# Mabinogi Installation Issues (Just need to know how this problem may be caused)



## Sinangel (Mar 13, 2009)

This would not normally be my first stop for help like this as game forums tend to be way easier to find help on but in this case, I need someone who has some background knowledge on what may be causing the problem rather then someone who knows only the solution. This would because apparently no one on the game forum apparently knows what's wrong thereby not able to fix it.

At any rate, here's the deal: I have downloaded two different downloads both from the main site. One using their downloader and another using a direct download. When both are installing, they both just...stop...It won't have error message, it just stays at a certain % until I cancel the installation.

There is another bug for those who uninstall the game and reinstall that not all the files will be deleted and you have to delete all the files or rename the folder to get it to install.
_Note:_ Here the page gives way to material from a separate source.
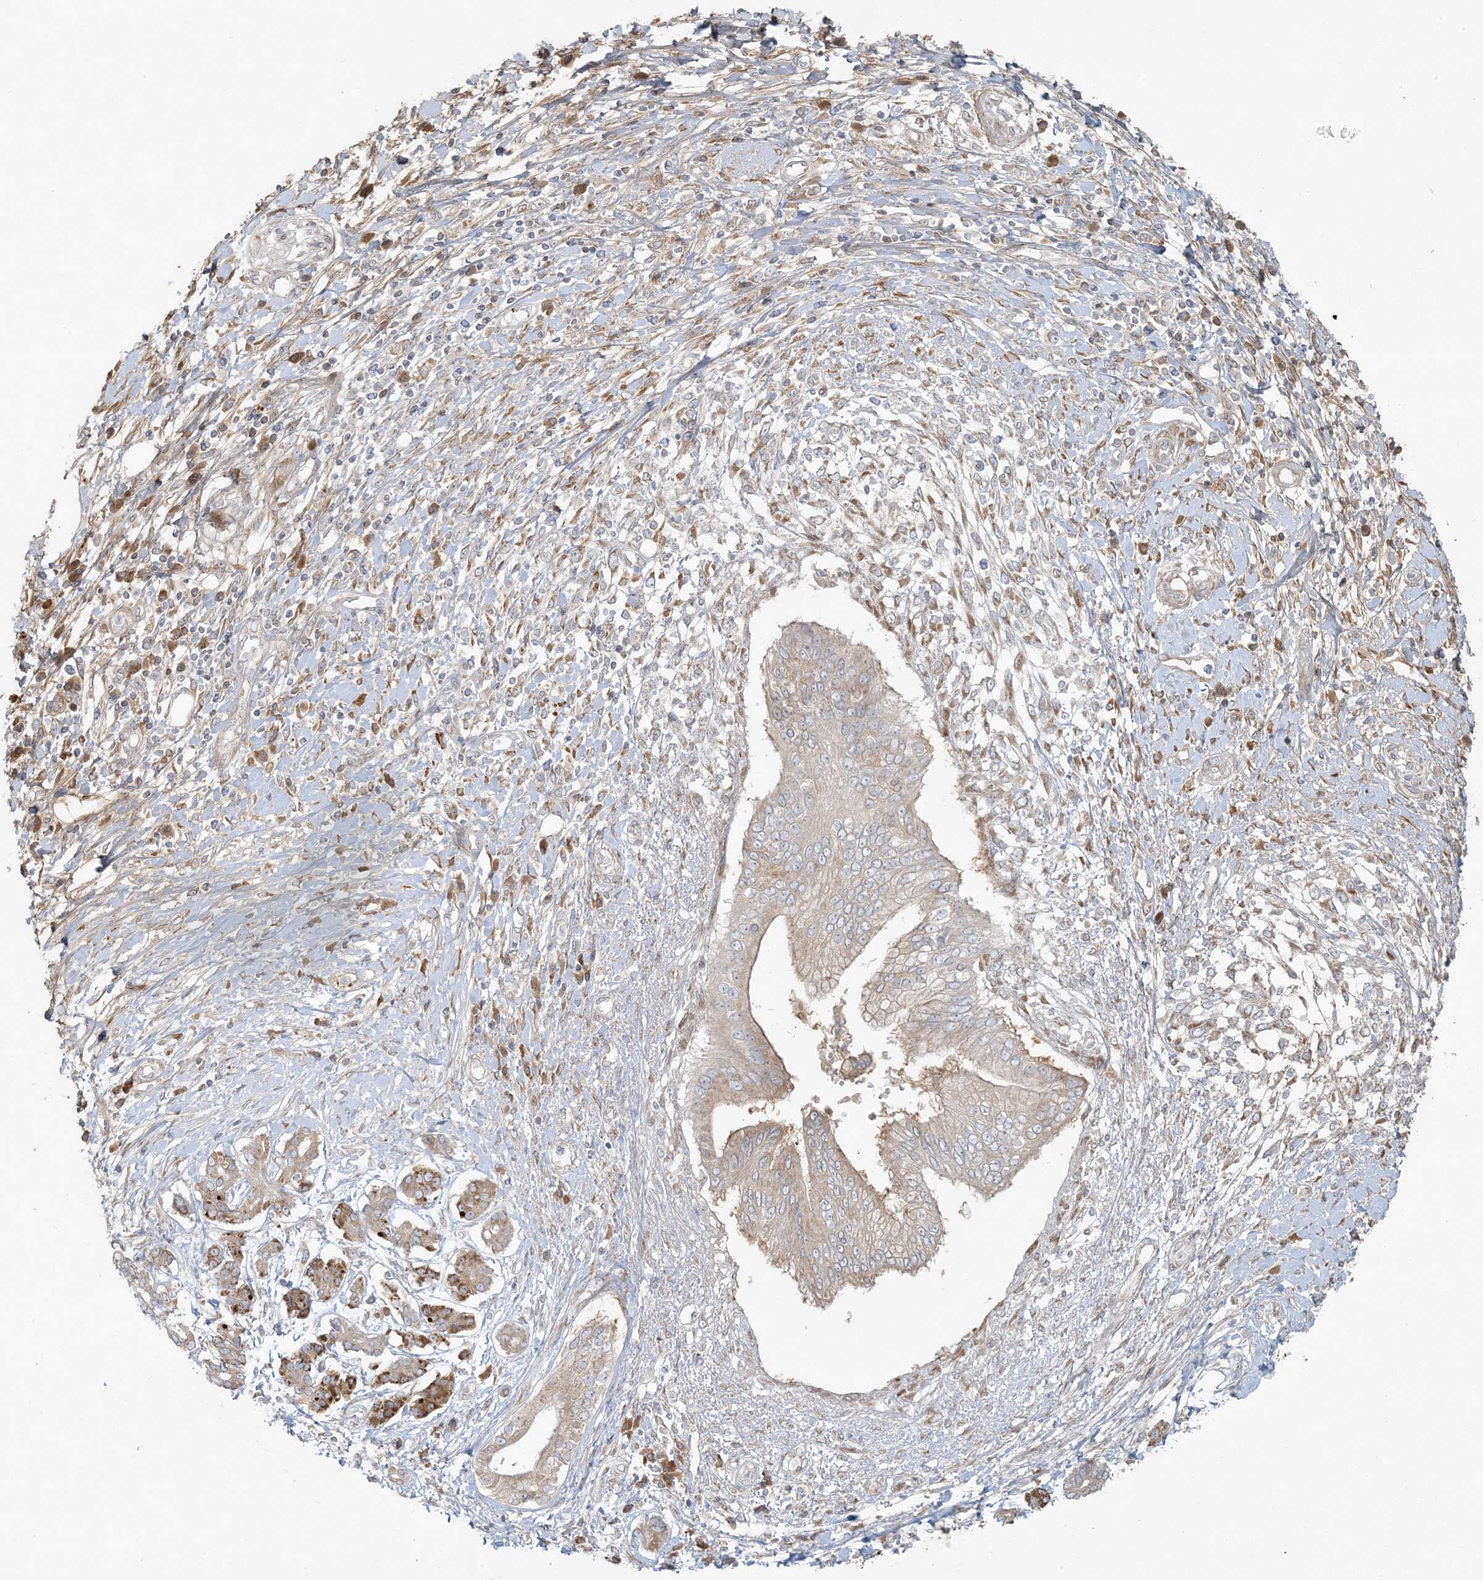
{"staining": {"intensity": "moderate", "quantity": ">75%", "location": "cytoplasmic/membranous"}, "tissue": "pancreatic cancer", "cell_type": "Tumor cells", "image_type": "cancer", "snomed": [{"axis": "morphology", "description": "Adenocarcinoma, NOS"}, {"axis": "topography", "description": "Pancreas"}], "caption": "This image reveals adenocarcinoma (pancreatic) stained with immunohistochemistry to label a protein in brown. The cytoplasmic/membranous of tumor cells show moderate positivity for the protein. Nuclei are counter-stained blue.", "gene": "ZNF263", "patient": {"sex": "female", "age": 56}}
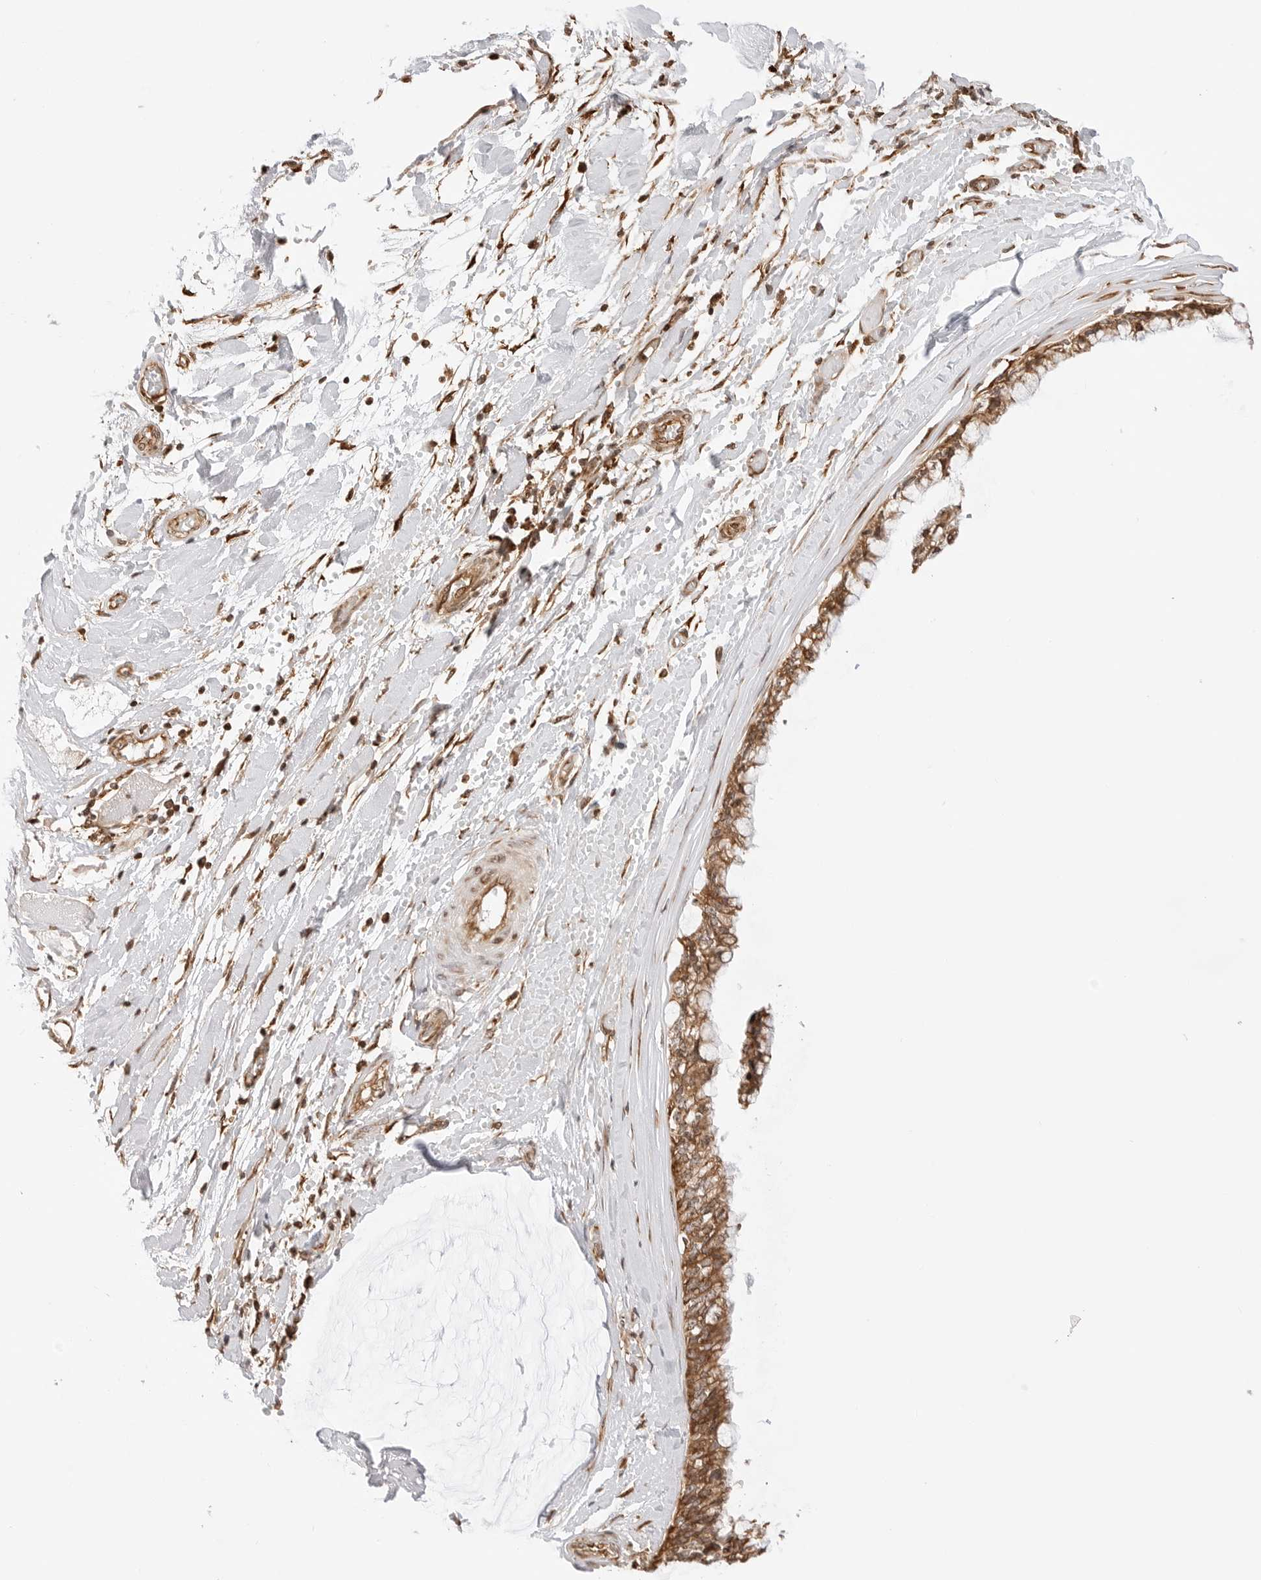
{"staining": {"intensity": "moderate", "quantity": ">75%", "location": "cytoplasmic/membranous,nuclear"}, "tissue": "ovarian cancer", "cell_type": "Tumor cells", "image_type": "cancer", "snomed": [{"axis": "morphology", "description": "Cystadenocarcinoma, mucinous, NOS"}, {"axis": "topography", "description": "Ovary"}], "caption": "Human ovarian cancer stained with a protein marker demonstrates moderate staining in tumor cells.", "gene": "FKBP14", "patient": {"sex": "female", "age": 39}}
This doesn't work for this particular problem but think the two may be related. Sometimes you need to go into your processes and close the game guard manually. The key difference between my problem and this one is that I'm not a returning player. I have never had this game on my computer. It's driving me wild as I've been trying to figure this out for over 24 hours now. Can anybody help?


----------



## RockmasteR (Aug 10, 2007)

this could be cause by corrupted files.
sometimes when downloading and pausing and then resuming at another time could cause the files downloaded to be corrupted, that issue occurred to me more than once, I try to download a patch that is a little big I paused it and resumed later, when it's finished downloading it was corrupted so I had to download it again...


----------